Seçilmiş bölüm =>
========================
Şerif Mardin’in yazdığı “Aydınlar Konusunda Ülgener ve Bir İzah Denemesi” başlıklı yazıda “Ülgener, Ülkemizdeki aydınlar konusundaki yazılarının çoğunda, kendi aydınlarımızın tenkit işlevini bir sorumluluk çerçevesine oturtamadıklarından, ya devlet işlevine ortak ya da katı Batı taklitçisi olmalarından yakınmaktadır.” (S:175) diyerek kültür hayatımızın önemli bir özelliğini yakaladığını düşünürken aydınların devlet işlevlerine ortak ya da Batı taklitçisi olmalarının nedenlerini açıklarken “izahlarının yüzeyde kaldığı”ndan bahis açmaktadır. Ahmet Demirhan’ın yazdığı “Hatlar, Portreler, Çehreler ve Renkler Ortasında “Püriten” ve Ülgener” yazısı Şerif Mardin’in “Aydınlar Konusunda Ülgener ve Bir İzah Denemesi” başlıklı yazısının eleştirel bir bakış açısıyla yorumlanması gibi bir muhtevaya sahip. Ahmet Demirhan burada hem Şerif Mardin’e hem de Sabri F.Ülgener’e eleştiri getirmiştir. Kitabın birbirini eleştiren yazılara sahip olması kitabın planlandığı aşamada ilk baskısında baştan mı düşünülerek konuldu yoksa bu ikinci baskıyı hazırlarken birinci baskıdaki yazılara cevap mahiyetindeki yazıları da alalım diyerek u durum oluşturulduğu anlaşılamamaktadır. Bunun için ilk baskıyı da görmek gerekecektir.
========================
Alıştırma yönergesi =>
Yukarıdaki seçilmiş bölüme göre aşağıdaki ifadelerin her biri için evet ya da hayır deyin. Kararı belirleyen sözleri bölümden birebir alıntılayın.
(a) Ahmet Demirhan yazısında yalnızca Şerif Mardin'i eleştirmiştir.
(b) Şerif Mardin, Ülgener'in aydınların devlet işlevine ortak ya da Batı taklitçisi olmalarının nedenlerine dair izahlarını yetersiz bulur.
(c) Birbirini eleştiren yazıların kitaba ilk baskıda planlanarak konulduğu bölümde açıkça belirtilir.

Gösterilen satırlar =>
========================
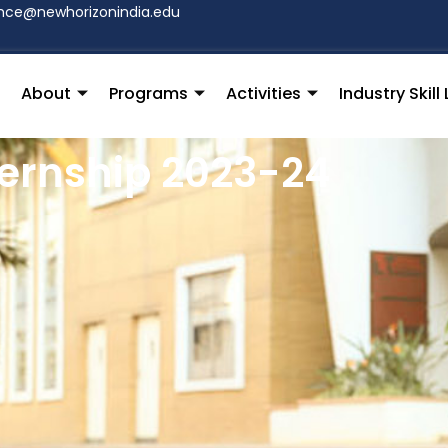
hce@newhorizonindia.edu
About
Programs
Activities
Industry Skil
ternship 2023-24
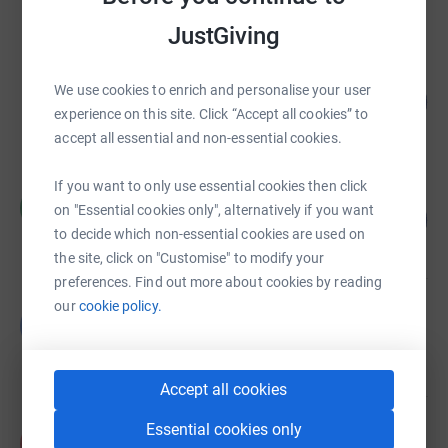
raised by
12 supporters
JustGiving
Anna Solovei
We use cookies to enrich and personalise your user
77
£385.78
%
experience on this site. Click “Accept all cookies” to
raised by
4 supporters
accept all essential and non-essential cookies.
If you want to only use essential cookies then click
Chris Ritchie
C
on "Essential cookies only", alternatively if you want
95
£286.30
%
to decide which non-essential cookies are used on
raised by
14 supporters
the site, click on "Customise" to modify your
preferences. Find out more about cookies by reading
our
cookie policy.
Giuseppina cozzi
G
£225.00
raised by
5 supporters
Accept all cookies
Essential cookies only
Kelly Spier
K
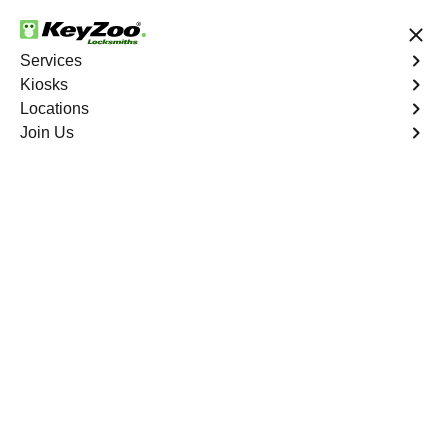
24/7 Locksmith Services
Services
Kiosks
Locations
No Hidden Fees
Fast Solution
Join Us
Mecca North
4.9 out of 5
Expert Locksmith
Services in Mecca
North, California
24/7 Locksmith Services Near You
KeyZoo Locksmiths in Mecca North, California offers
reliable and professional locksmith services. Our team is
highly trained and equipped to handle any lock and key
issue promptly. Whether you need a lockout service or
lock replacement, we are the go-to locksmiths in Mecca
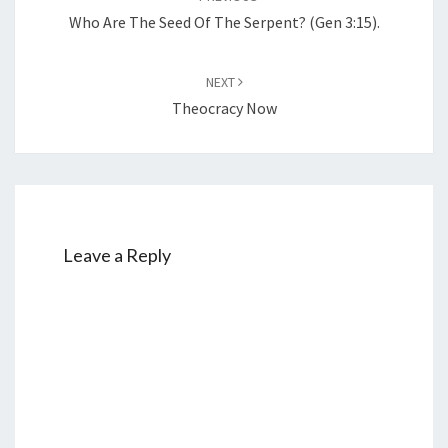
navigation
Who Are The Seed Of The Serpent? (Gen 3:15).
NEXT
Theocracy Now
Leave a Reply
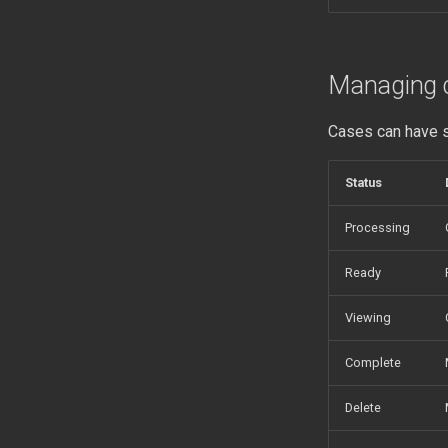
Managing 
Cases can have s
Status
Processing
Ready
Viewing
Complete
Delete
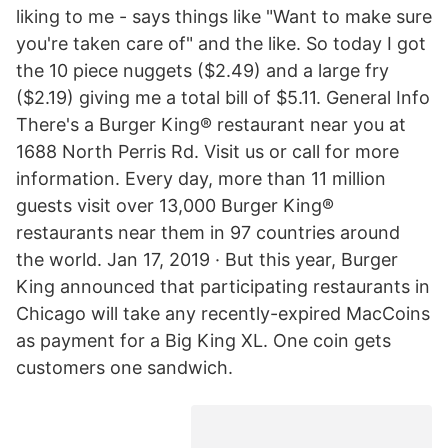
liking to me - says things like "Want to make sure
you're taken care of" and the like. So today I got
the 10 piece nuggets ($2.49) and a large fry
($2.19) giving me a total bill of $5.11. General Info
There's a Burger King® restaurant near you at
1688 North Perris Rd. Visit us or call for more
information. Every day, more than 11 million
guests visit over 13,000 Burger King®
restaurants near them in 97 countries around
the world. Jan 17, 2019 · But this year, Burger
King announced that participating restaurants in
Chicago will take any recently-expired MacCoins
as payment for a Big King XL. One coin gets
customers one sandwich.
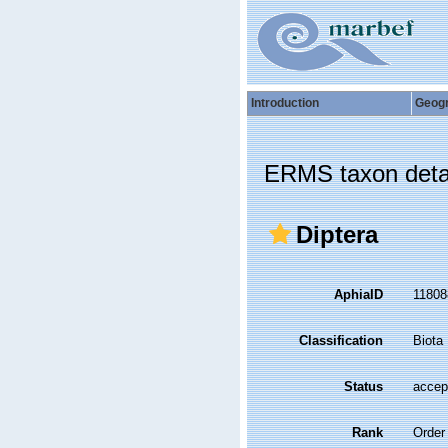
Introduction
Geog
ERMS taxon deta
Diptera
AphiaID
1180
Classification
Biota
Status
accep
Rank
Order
========================
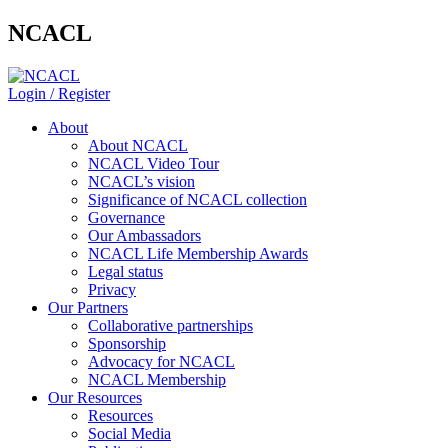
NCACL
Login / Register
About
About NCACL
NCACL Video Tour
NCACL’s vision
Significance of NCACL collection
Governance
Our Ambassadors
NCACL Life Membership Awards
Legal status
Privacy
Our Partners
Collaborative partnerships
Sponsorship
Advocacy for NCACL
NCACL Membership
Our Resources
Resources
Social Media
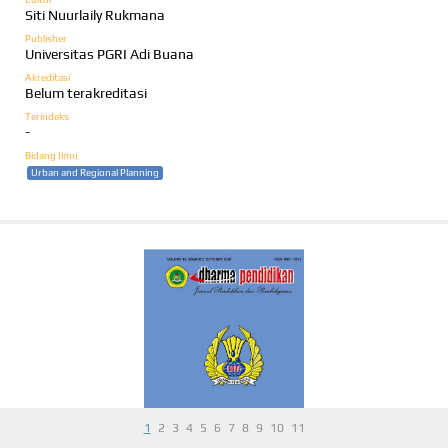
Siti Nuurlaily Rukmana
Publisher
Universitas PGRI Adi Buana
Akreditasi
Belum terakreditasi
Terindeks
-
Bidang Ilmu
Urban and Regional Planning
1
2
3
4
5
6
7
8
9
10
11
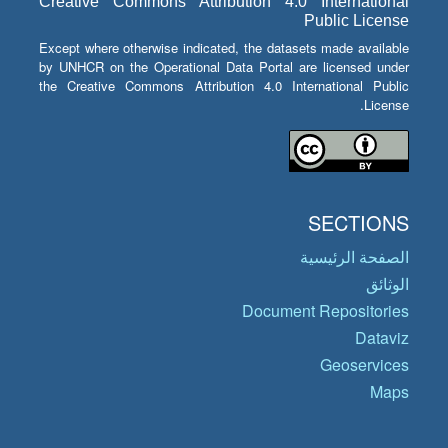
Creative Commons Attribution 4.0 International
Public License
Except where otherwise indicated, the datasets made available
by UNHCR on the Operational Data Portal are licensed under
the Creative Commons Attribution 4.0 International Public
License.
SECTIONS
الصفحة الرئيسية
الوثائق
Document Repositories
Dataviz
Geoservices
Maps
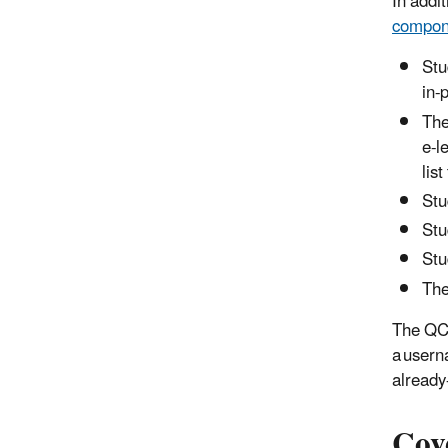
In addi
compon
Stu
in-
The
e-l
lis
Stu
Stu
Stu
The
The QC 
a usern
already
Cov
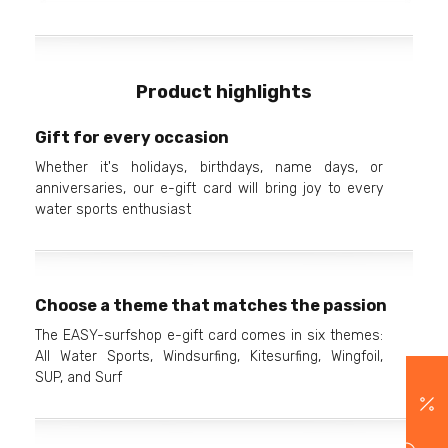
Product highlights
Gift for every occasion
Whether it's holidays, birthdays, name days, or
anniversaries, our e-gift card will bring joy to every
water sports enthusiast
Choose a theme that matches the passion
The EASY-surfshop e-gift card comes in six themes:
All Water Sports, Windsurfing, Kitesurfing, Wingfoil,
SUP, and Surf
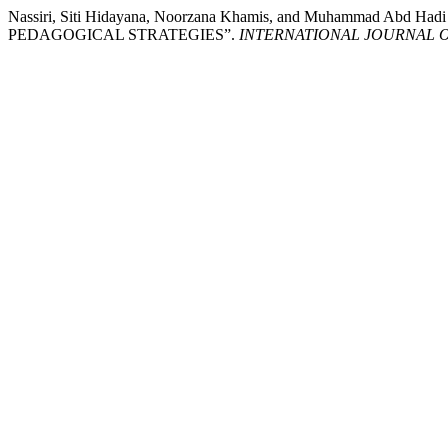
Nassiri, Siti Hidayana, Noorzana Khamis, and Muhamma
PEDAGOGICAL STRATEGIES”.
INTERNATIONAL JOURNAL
========================
Görev cevabı =>
(a) Hayır: «Ahmet Demirhan burada hem Şerif Mardin’e hem de Sabri F.Ülgener’e eleştiri getirmiştir.»
(b) Evet: «nedenlerini açıklarken “izahlarının yüzeyde kaldığı”ndan bahis açmaktadır»
(c) Hayır: «oluşturulduğu anlaşılamamaktadır»